[START]

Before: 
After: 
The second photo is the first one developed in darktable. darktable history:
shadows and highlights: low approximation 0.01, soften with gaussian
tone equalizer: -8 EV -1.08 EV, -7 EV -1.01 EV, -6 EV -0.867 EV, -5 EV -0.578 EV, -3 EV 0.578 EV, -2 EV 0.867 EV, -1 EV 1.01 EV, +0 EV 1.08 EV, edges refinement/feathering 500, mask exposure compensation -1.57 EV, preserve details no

[END]

Rename "history" to "edit log" everywhere in the records and reproduce them otherwise unchanged.

▶ [ANSWER TO THE PROBLEM]
Before: 
After: 
The second photo is the first one developed in darktable. darktable edit log:
shadows and highlights: low approximation 0.01, soften with gaussian
tone equalizer: -8 EV -1.08 EV, -7 EV -1.01 EV, -6 EV -0.867 EV, -5 EV -0.578 EV, -3 EV 0.578 EV, -2 EV 0.867 EV, -1 EV 1.01 EV, +0 EV 1.08 EV, edges refinement/feathering 500, mask exposure compensation -1.57 EV, preserve details no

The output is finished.